What is the problem of free will?

If we were to read opinion pieces in our newspapers, we would find in them no shortage of worries about the levels of freedom enjoyed by institutions and individuals in our society. Most often, the worry would be that they enjoy too little freedom: for example, a favourite claim of journalists is, for obvious reasons, that there are undue restrictions on the freedom of the press. But sometimes the worry would be that a group or an individual enjoys too much freedom: if we picked up a certain type of newspaper, we would not have to search for long before we found an opinion piece designed to make us choke on our breakfast cereal by telling us in outraged tones of how the perpetrator of some terrible crime is, nevertheless, free while in prison to enjoy various pastimes of which many ordinary hardworking folk can only dream.
Sometimes our political leaders tell us that they are sending our armies into another country as they are worried about the cause of freedom. Perhaps it is our own freedom that they tell us this invasion will protect (the leader of this other country has weapons of mass destruction which directly threaten us, we may be told). Perhaps it is to the appropriately enhanced freedom of the citizens of this other country, or at least those who will be left alive after our armies have done their work, that we should look if we are to find a justification for their decision. Perhaps their real motive springs from the anticipated enhancement of our own economic freedom, once we have secured access to the natural resources of this country on our own terms. In any case, the notion of freedom does a lot of work – some reputable, some disreputable – in everyday political and social discussion and reasoning. There are certainly important issues in Political Philosophy which cluster around the concepts – concepts, plural, for the only thing that is certain is that there is more than one of them – of freedom as so deployed.
The issue to which this book addresses itself is deeper than any of these concerns. In order ultimately to plunge down to its depths, let me first whisk you up and away from all these worries and take you, in your imagination, to a land where you discover that the occasions for the sorts of worries sketched in the previous two paragraphs have simply disappeared: in this land, you are amazed to discover that all the problems of political and social freedom have been resolved to your complete satisfaction. Let me tell you a little bit more about this marvellous country and thus bring you to see why even here – where the reasons for all worries about political and social freedoms have evaporated – a worry about a deeper sort of freedom might yet remain.

(EXERCISE A):
Answer these questions from the free will passage, one per line:
(i) What is a favorite claim of journalists?
(ii) What weapons may we be told the leader of the other country has?
(iii) In the imagined land, what has happened to the problems of political and social freedom?
The free will passage and the listing after it have nothing to do with each other.

(LISTED ENTRIES):

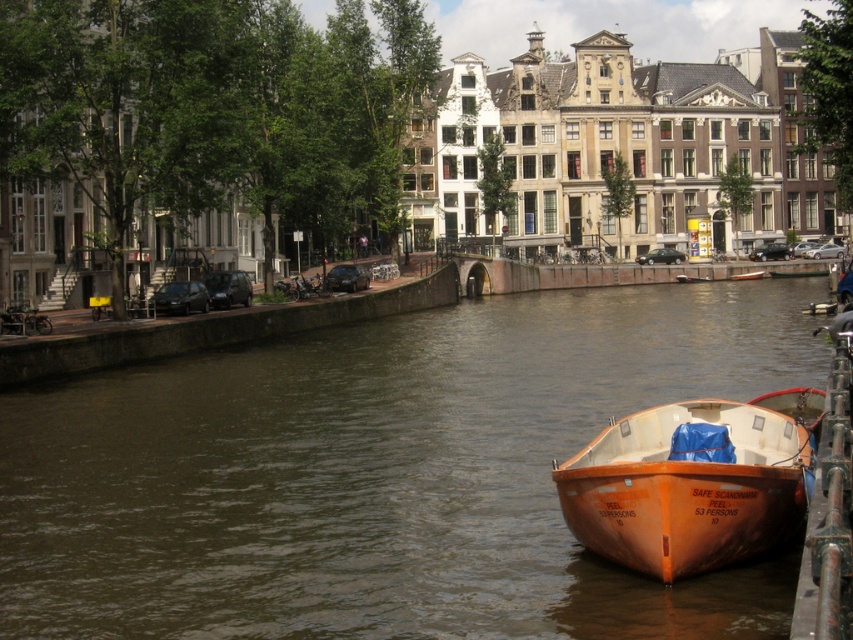
Which is above, brown water at center or orange wood canoe at center?

Positioned higher is orange wood canoe at center.

Which is behind, point (224, 436) or point (753, 269)?

The point (753, 269) is more distant.

Find the location of a particular element. brown water at center is located at coordinates (383, 474).

Who is higher up, orange matte boat at lower right or orange wood canoe at center?

Positioned higher is orange wood canoe at center.

Does orange matte boat at lower right appear over orange wood canoe at center?

No.

Describe the element at coordinates (689, 484) in the screenshot. Image resolution: width=853 pixels, height=640 pixels. I see `orange matte boat at lower right` at that location.

Where is `orange matte boat at lower right`? orange matte boat at lower right is located at coordinates (689, 484).

Who is positioned more to the left, brown water at center or orange matte boat at lower right?

brown water at center

Is point (270, 440) more distant than point (665, 513)?

Yes, it is behind point (665, 513).

Find the location of `brown water at center`. brown water at center is located at coordinates (383, 474).

Identify the location of brown water at center. (383, 474).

(EXERCISE B): List each line of the listing in which the word "point" appears.

(YOUR RESPONSE A):
(i) That there are undue restrictions on the freedom of the press.
(ii) Weapons of mass destruction.
(iii) They have all been resolved to your complete satisfaction.

(YOUR RESPONSE B):
Which is behind, point (224, 436) or point (753, 269)?
The point (753, 269) is more distant.
Is point (270, 440) more distant than point (665, 513)?
Yes, it is behind point (665, 513).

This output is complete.